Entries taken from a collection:
......

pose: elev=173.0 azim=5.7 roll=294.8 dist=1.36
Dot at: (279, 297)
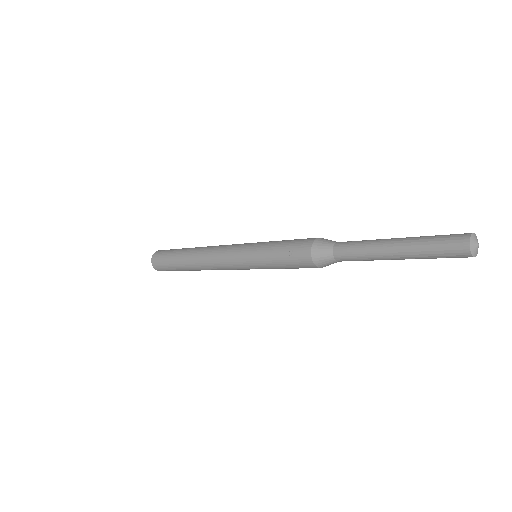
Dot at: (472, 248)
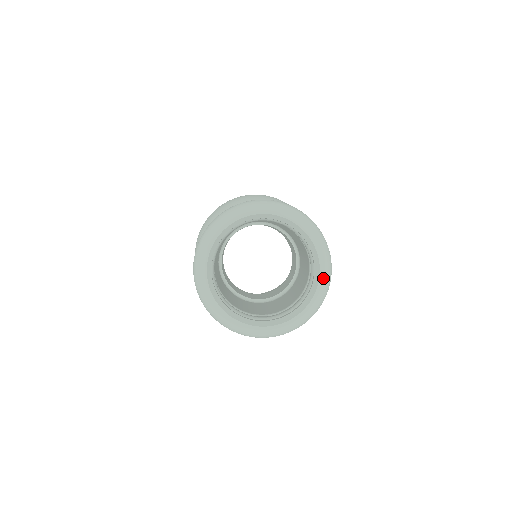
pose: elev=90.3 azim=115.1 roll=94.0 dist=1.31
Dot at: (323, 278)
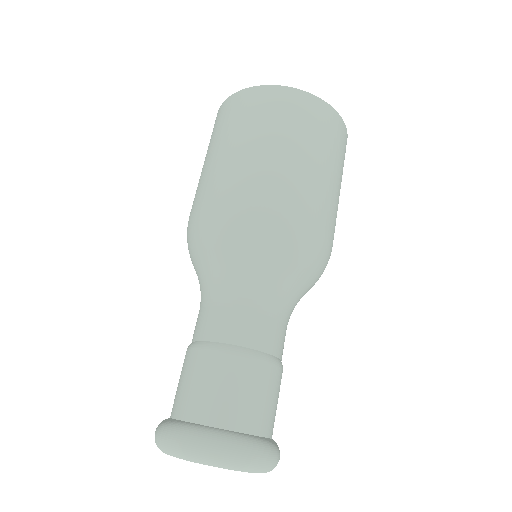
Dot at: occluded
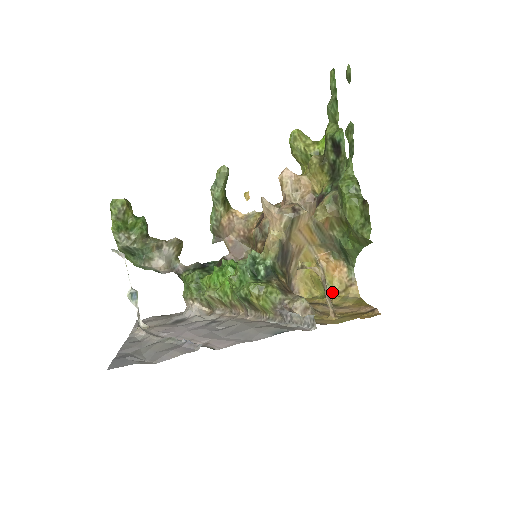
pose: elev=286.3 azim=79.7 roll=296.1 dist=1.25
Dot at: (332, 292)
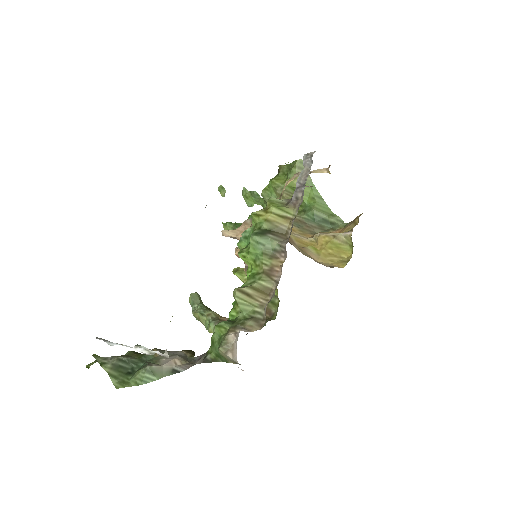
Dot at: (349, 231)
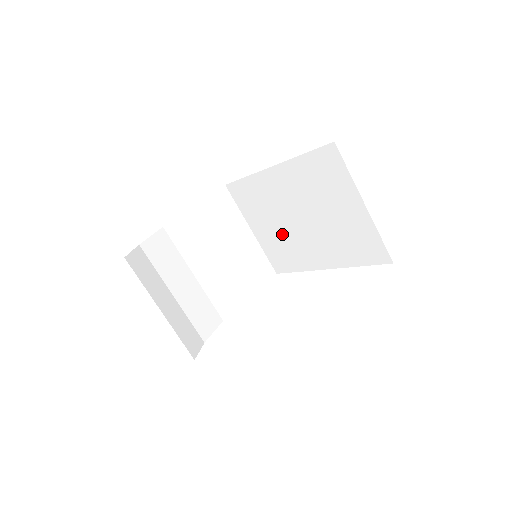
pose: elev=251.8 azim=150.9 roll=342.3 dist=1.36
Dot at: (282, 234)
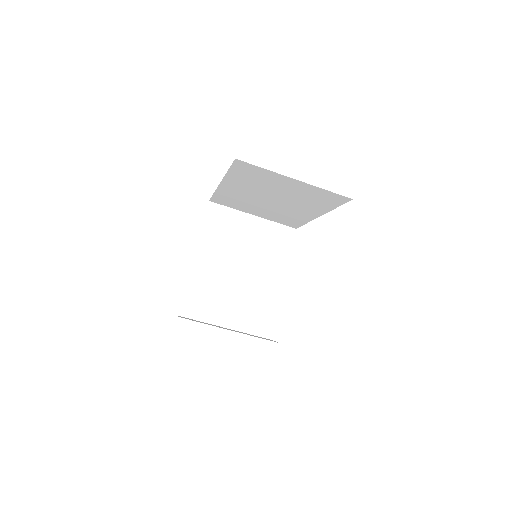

......

Reproduce every line of the listing above word for word, leaving out the pictures.

pose: elev=173.0 azim=5.7 roll=294.8 dist=1.36
Dot at: (279, 297)
Dot at: (472, 248)
pose: elev=90.3 azim=115.1 roll=94.0 dist=1.31
Dot at: (323, 278)
Dot at: occluded
pose: elev=286.3 azim=79.7 roll=296.1 dist=1.25
Dot at: (332, 292)
Dot at: (349, 231)
pose: elev=251.8 azim=150.9 roll=342.3 dist=1.36
Dot at: (282, 234)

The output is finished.